浏览器可能是使用最广泛的软件了。我将在这本书里解释浏览器后台是如何工作的。我们将会看到从你在浏览器的地址栏里敲下 ‘google.com’ 直到你看到浏览器窗口里显示出Google的网页之间发生了什么。

The browsers we will talk about 我们将要谈到的浏览器

There are five major browsers used today - Internet Explorer, Firefox, Safari, Chrome and Opera.
I will give examples from the open source browsers - Firefox,Chrome and Safari, which is partly open source.
According to the W3C browser statistics, currently(October 2009), the usage share of Firefox, Safari and Chrome together is nearly 60%.

So nowdays open source browsers are a substantial part of the browser business。

当今主流的浏览器一共有5种,分别是 Internet Explorer, FireFox, Safari, Chrome 以及 Opera。

我将从一些开源浏览器种给出示例,FireFox,Chrome,Safari这几种是部分开源的。

根据W3C 浏览器统计,目前(2009年10月),FireFox,Safari以及Chrome一共占据了浏览器将近60%的市场份额。

所以现在开源浏览器是浏览器业务的重要组成部分。

The browser’s main functionality 浏览器的主要功能

The browser main functionality is to present the web resource you choose, by requesting it from the server and displaying it on the browser window. The resource format is usually HTML but also PDF, image and more. The location of the resource is specified by the user using a URI (Uniform resource Identifier). More on that in the network chapter.

浏览器的主要功能是通过向服务器发出请求并将结果显示在浏览器窗口的方式展示用户选择的网络资源。常见网络资源的格式是HTML,当然也有PDF,image等等。这些资源在网络中的位置是用户通过URI(Uniform resource Identifier)指定的。在网络的章节会详细说明。

The way the browser interprets and displays HTML files is specified in the HTML and CSS specifications. These specifications are maintained by the W3C (World Wide Web Consortium) organization, which is the standards organization for the web.

浏览器解释和显示HTML文件的方式是在HTML和CSS规范中指定的。这些规范是由W3C(World Wide Web Consortium)组织维护的,该组织是Web的标准组织。

The current version of HTML is 4 (http://www.w3.org/TR/html401/). Version 5 is in progress. The current CSS version is 2 (http://www.w3.org/TR/CSS2/) and version 3 is in progress.

当前HTML的版本是4(http://www.w3.org/TR/html401/),第5版正在进行中。目前CSS版本是2(http://www.w3.org/TR/CSS2/) ,第3版正在进行中。
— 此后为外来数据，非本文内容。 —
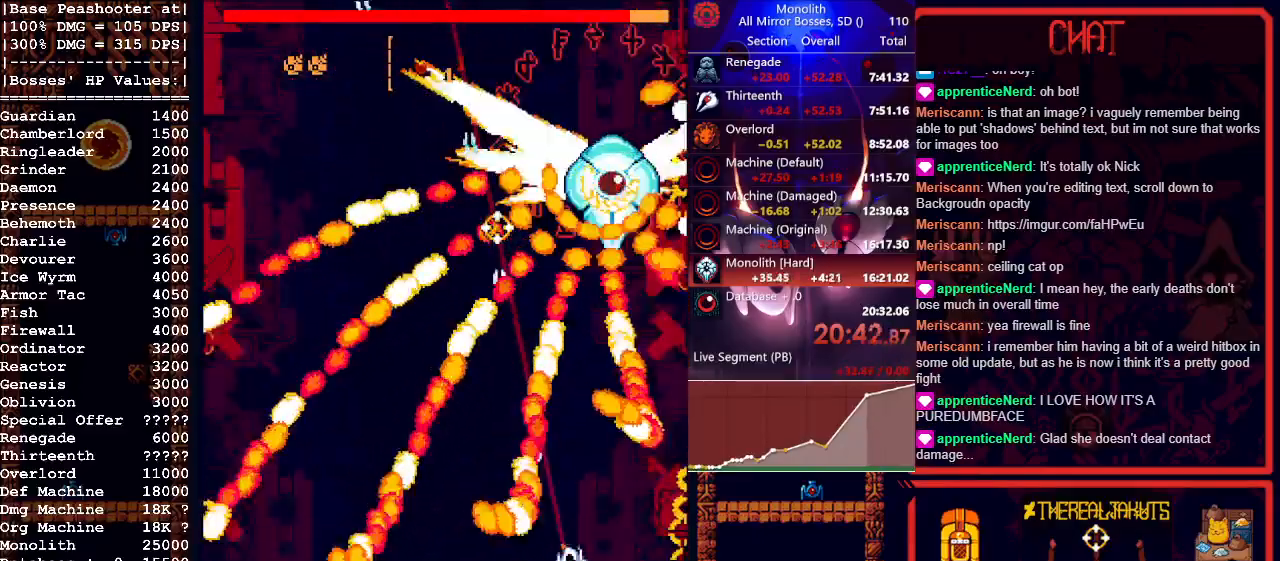
{"keys": ["s"], "mouse": ["left"], "events": [[17, "s", "up"], [67, "d", "up"], [167, "w", "down"], [250, "w", "up"], [350, "a", "down"], [400, "s", "down"], [433, "a", "up"]]}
For years browsers conformed to only a part of the specifications and developed their own extensions. That caused serious compatibility issues for web authors. Today most of the browsers more or less conform to the specifications.

多年来,各家浏览器只遵循了部分规范,并各自开发这自己的扩展功能。这给Web作者造成了严重的兼容性问题。今天大多数浏览器都遵循了规范。

Browsers’ user interface have a lot in common with each other. Among the common user interface elements are:

浏览器用户界面彼此有很多共同之处,常见的用户元素如下:

  • Address bar for inserting the URI 用于插入URI的地址栏
  • Back and forward buttons 前进后退按钮
  • Bookmarking options 书签选项
  • A refresh and stop buttons for refreshing and stopping the loading of current documents 用于刷新和停止加载当前文档的刷新和停止按钮。
  • Home button that gets you to your home page 主页按钮,可以访问您的主页。

Strangely enough, the browser’s user interface is not specified in any formal specification, it is just good practices shaped over years of experience and by browsers imitating each other. The HTML5 specification doesn’t define UI elements a browser must have, but lists some common elements. Among those are the address bar, status bar and tool bar. There are, of course, features unique to a specific browser like Firefox downloads manager.

奇怪的是,浏览器的用户界面并没有在任何规范中声明,这仅仅是多年实践经验和浏览器之间互相模仿的结果。HTML5规范没有定义浏览器必须有的UI元素,但是列出了一些常见的元素。其中包括地址栏,状态栏以及工具栏。当然还有像FireFox下载管理器这样的特定浏览器所特有的功能。

More on that in the user interface chapter.

更多内容会在用户界面的章节讲解。

The browser’s high level structure 浏览器的高级结构

The browser’s main components are (1.1):

浏览器的主要组件有(1.1):

  1. The user interface - this includes the address bar, back/forward button, bookmarking menu etc. Every part of the browser display except the main window where you see the requested page.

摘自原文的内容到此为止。